Les membres ont subi une coupe de 5 % de leur salaire, suivi d’un gel et de trois années plafonnées à 1 % d’augmentation, rappelle M. Colin.

Et d’ajouter : « Nous avons été sous convention pendant cinq ans au lieu de trois, ce qui nous a fait perdre 2 % depuis 2020, en plus de perdre deux années d’ancienneté, soit presque 6000 $. Tout cela fait qu’on est très loin des salaires offerts dans le secteur, dans une période qui s’est accompagnée d’une augmentation de la charge de travail puisque, après les licenciements, le travail administratif et de gouvernance est retombé sur les épaules d’un plus petit nombre de professeurs. »

La direction de l’université n’a pas donné suite aux sollicitations médiatiques d’ONFR. « L’Université demeure déterminée à négocier de bonne foi afin de parvenir à un accord équitable pour les membres de l’APPUL, tout en préservant sa viabilité financière à long terme, affirme par voie de communiqué la rectrice Lynn Wells. Nous continuerons à vous informer de l’avancement des négociations. »

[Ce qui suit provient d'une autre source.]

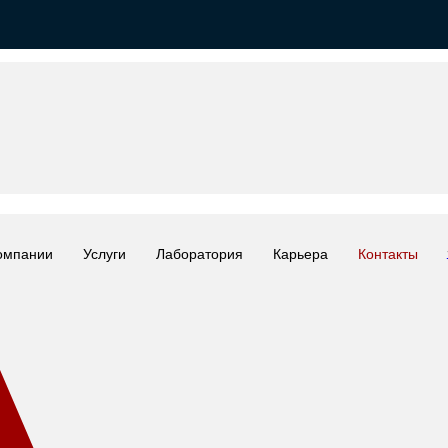
омпании
Услуги
Лаборатория
Карьера
Контакты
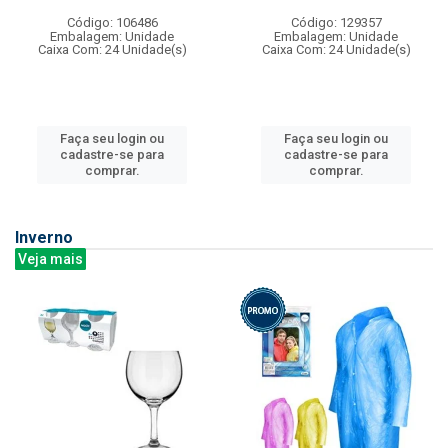
Código: 106486
Código: 129357
Embalagem: Unidade
Embalagem: Unidade
Caixa Com: 24 Unidade(s)
Caixa Com: 24 Unidade(s)
Faça seu login ou
Faça seu login ou
cadastre-se para
cadastre-se para
comprar.
comprar.
Inverno
Veja mais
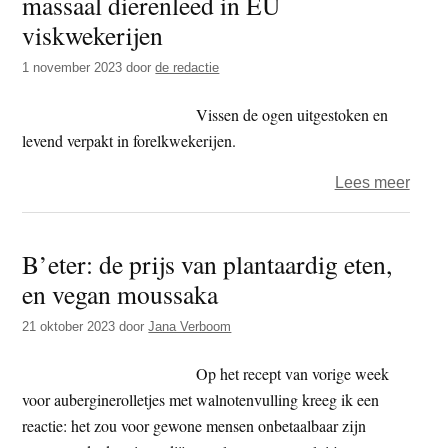
massaal dierenleed in EU
haai
viskwekerijen
1 november 2023
door
de redactie
Vissen de ogen uitgestoken en
levend verpakt in forelkwekerijen.
over
Lees meer
Unde
CIWF
B’eter: de prijs van plantaardig eten,
mass
en vegan moussaka
diere
in
21 oktober 2023
door
Jana Verboom
EU
viskw
Op het recept van vorige week
voor auberginerolletjes met walnotenvulling kreeg ik een
reactie: het zou voor gewone mensen onbetaalbaar zijn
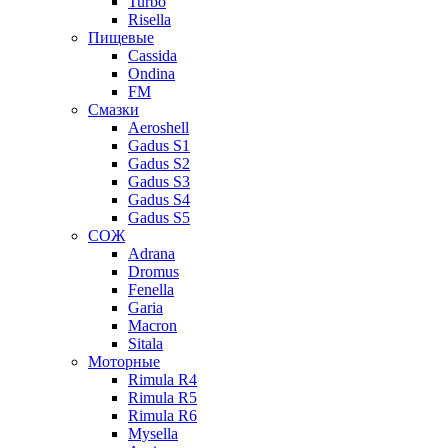
Turbo
Risella
Пищевые
Cassida
Ondina
FM
Смазки
Aeroshell
Gadus S1
Gadus S2
Gadus S3
Gadus S4
Gadus S5
СОЖ
Adrana
Dromus
Fenella
Garia
Macron
Sitala
Моторные
Rimula R4
Rimula R5
Rimula R6
Mysella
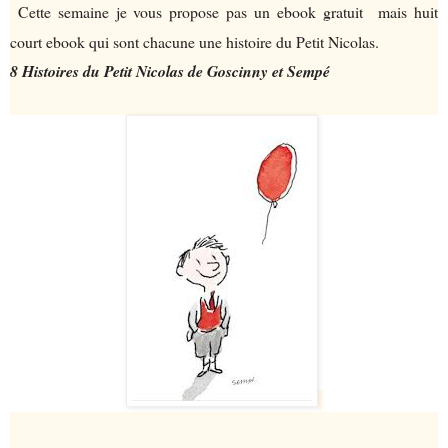
Cette semaine je vous propose pas un ebook gratuit mais huit
court ebook qui sont chacune une histoire du Petit Nicolas.
8 Histoires du Petit Nicolas de Goscinny et Sempé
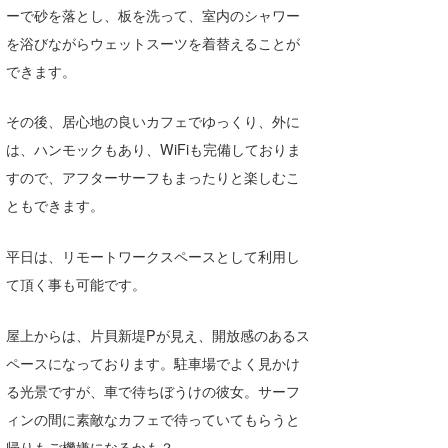
ーで砂を落とし、板を洗って、室内のシャワー
喜納海人
KID
を浴びながらウェットスーツを着替えることが
KOBU
できます。
KY
その後、居心地の良いカフェでゆっくり、外に
MIN
は、ハンモックもあり、WiFiも完備しておりま
すので、アフターサーフもまったりと楽しむこ
mitz
ともできます。
OYZ
平日は、リモートワークスペースとして利用し
S.K
て頂く事も可能です。
Soulman
屋上からは、片貝新堤Pが見え、開放感のあるス
VAGY
ペースになっております。駐車場でよく見かけ
る光景ですが、車で待ちぼうけの彼女。サーフ
waka☆=
ィンの間に素敵なカフェで待っていてもらうと
YUKI☆
帰りもご機嫌になるかも？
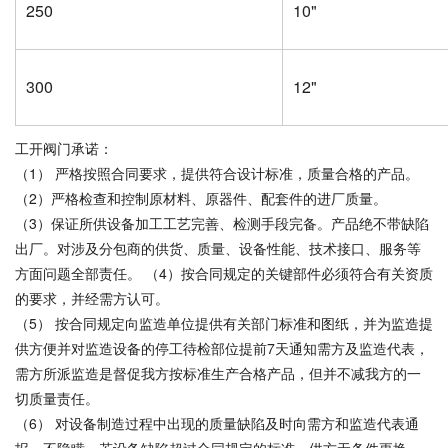
250
10"
300
12"
工开阀门承诺：
（1） 严格按照合同要求，提供符合设计标准，质量合格的产品。
（2）严格检查和控制原材料、原器件、配套件的进厂质量。
（3）保证所供设备加工工艺完善、检测手段完备。产品绝不带缺陷
出厂。对涉及分包商的供货、质量、设备性能、技术接口、服务等
方面问题全部责任。 （4）按合同规定的关键部件必须符合有关资质
的要求，并经需方认可。
（5） 按合同规定向监造单位提供有关部门标准和图纸，并为监造提
供方便并对监造设备的停工待检部位提前7天通知需方及监造代表，
需方所派监造是督促我方按标准生产合格产品，但并不减我方的一
切质量责任。
（6） 对设备制造过程中出现的质量缺陷及时向需方和监造代表通
报、不隐瞒。若设备缺陷超过合同规定的标准，供方无条件更换。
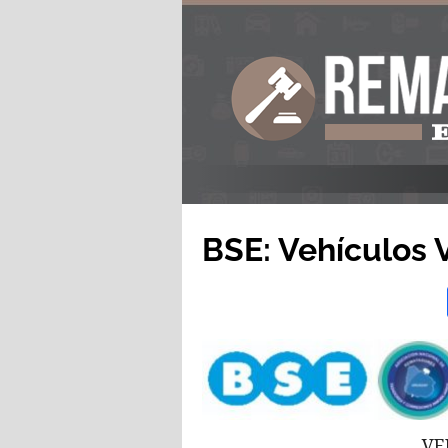
BSE: Vehículos 
VE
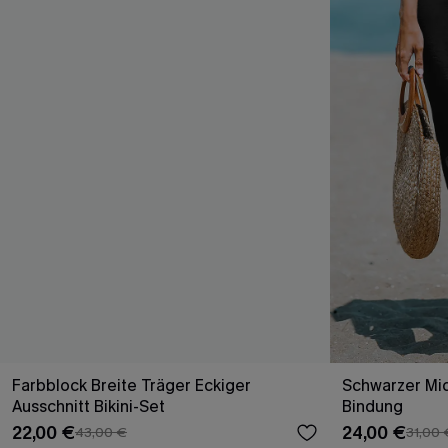
Farbblock Breite Träger Eckiger
Schwarzer Mid
Ausschnitt Bikini-Set
Bindung
22,00 €
24,00 €
43,00 €
31,00 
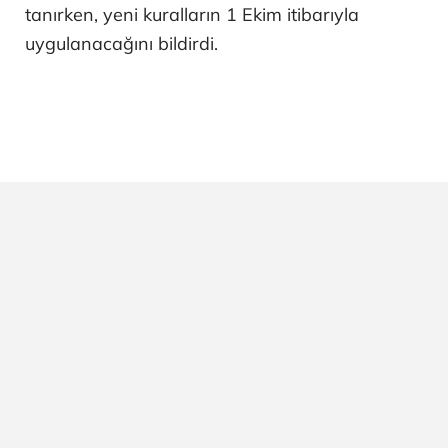
tanırken, yeni kuralların 1 Ekim itibarıyla
uygulanacağını bildirdi.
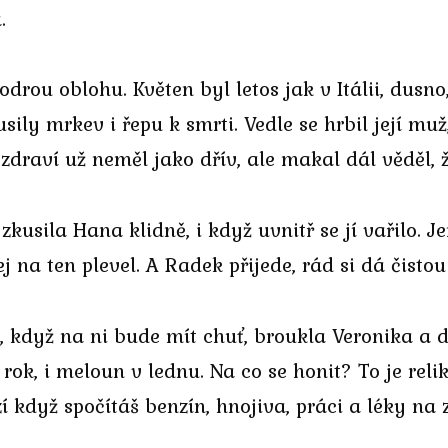
.
u oblohu. Květen byl letos jak v Itálii, dusno, 
sily mrkev i řepu k smrti. Vedle se hrbil její muž
draví už neměl jako dřív, ale makal dál věděl, ž
zkusila Hana klidně, i když uvnitř se jí vařilo. 
j na ten plevel. A Radek přijede, rád si dá čisto
e, když na ni bude mít chuť, broukla Veronika a 
ok, i meloun v lednu. Na co se honit? To je relik
když spočítáš benzín, hnojiva, práci a léky na z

« Nous suivons la situation de près et demeurons confiants que l’ensemble des parties parviendra à une entente équitable qui place les étudiantes et les étudiants au premier plan », estime pour sa part le ministère des Collèges et Universités, de l’Excellence en recherche et de la Sécurité, par la voix de son attachée de presse, Bianca Giacoboni.

L’Université Laurentienne n’a connu que deux grèves dans son histoire : en 1989 et en 2017.